Posted: May 20, 2010 in Air Force, Air Force, Falcon, NASA, Pratt & Whitney, Prompt Global Strike, Scramjet, Space Launch, SpaceX, X-51

Maybe. The link is pretty much a super-long Pratt & Whitney press release touting the scramjet concept.

While all the science is cosmic, the military, as with the NBA draft, often rewards potential versus proven performance.

So can something like the air-dropped, solid rocket motor (initially) and scramjet (subsequently) powered, expendable X-51 really go from Vandenberg AFB, CA to the bogey’s cave in 60 minutes or less?

Maybe.  Someday.  Maybe someday…

While the X-51 is a 26 foot, 2000 pound vehicle, it carries no payload (besides some instrumentation, I’m sure) and is only set up for a flight profile that involves 300 seconds (that sounds more impressive than five minutes, doesn’t it?) of scramjet powered flight.

As the Air Force Association reports “AFRL believes that a scramjet 10 times the size of the X-51A’s engine is necessary to power a long-range strike missile carrying a significant weapon payload.”  An engine ten times as powerful implies ten times as much fuel…now we’re talking something quite large. Traditionally, large equals expensive.

Ok, how about scramjet as a space launch vehicle?
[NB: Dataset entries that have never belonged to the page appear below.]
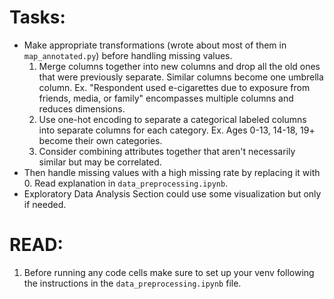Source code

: # Tasks:
- Make appropriate transformations (wrote about most of them in `map_annotated.py`) before handling missing values.
  1. Merge columns together into new columns and drop all the old ones that were previously separate. Similar columns become one umbrella column. Ex. "Respondent used e-cigarettes due to exposure from friends, media, or family" encompasses multiple columns and reduces dimensions.
  2. Use one-hot encoding to separate a categorical labeled columns into separate columns for each category. Ex. Ages 0-13, 14-18, 19+ become their own categories.
  3. Consider combining attributes together that aren't necessarily similar but may be correlated.
- Then handle missing values with a high missing rate by replacing it with 0. Read explanation in `data_preprocessing.ipynb`.
- Exploratory Data Analysis Section could use some visualization but only if needed.

# READ:
1. Before running any code cells make sure to set up your venv following the instructions in the `data_preprocessing.ipynb` file.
As Spaceflight Now reports, NASA has contemplated an unmanned 130,000 lb. scramjet-powered, winged, reusable spaceplane that could carry 300 lb. payloads into orbit.  I guess if we have 300 pound payloads, maybe we’re in business, but as of today, a 300 pound payload is pretty much some sort of typographical error

By the way, 130,000 pounds is about the weight of two Minuteman IIIs, of which we may soon have spares and could easily handle a 300-pound payload.  Or we could also consider the Falcon family of vehicles from SpaceX for those 300-pound payloads.  In fact, SpaceX’s Falcon 1e can do way better than that: it can put a 2200 pound payload into LEO and do it for less than $11 million.
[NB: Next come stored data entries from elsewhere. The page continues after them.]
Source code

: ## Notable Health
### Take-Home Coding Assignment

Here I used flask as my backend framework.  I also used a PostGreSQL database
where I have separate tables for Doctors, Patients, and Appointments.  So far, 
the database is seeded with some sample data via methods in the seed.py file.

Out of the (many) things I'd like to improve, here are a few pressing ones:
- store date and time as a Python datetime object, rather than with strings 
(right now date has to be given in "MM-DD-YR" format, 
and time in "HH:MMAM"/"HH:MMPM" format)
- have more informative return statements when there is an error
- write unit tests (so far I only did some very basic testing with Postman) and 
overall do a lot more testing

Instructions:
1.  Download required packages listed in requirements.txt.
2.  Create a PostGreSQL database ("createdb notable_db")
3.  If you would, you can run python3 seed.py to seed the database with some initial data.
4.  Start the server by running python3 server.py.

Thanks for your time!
In fact, while we’re at it, why don’t we consider SpaceX vehicles as prompt global strike vehicles?  A handful can be based out of Vandenberg and Cape Canaveral.  They’re cheap and capable and available almost immediately.  If we don’t use them as PGS vehicles, we can turn around and use them as space launch vehicles.  Did I miss anything?

The big advantage of a scramjet enabled vehicle as a prompt global strike weapon–assuming it is technically viable and at a reasonable (pick your own definition) cost is its political correctness: it isn’t a conventional ICBM.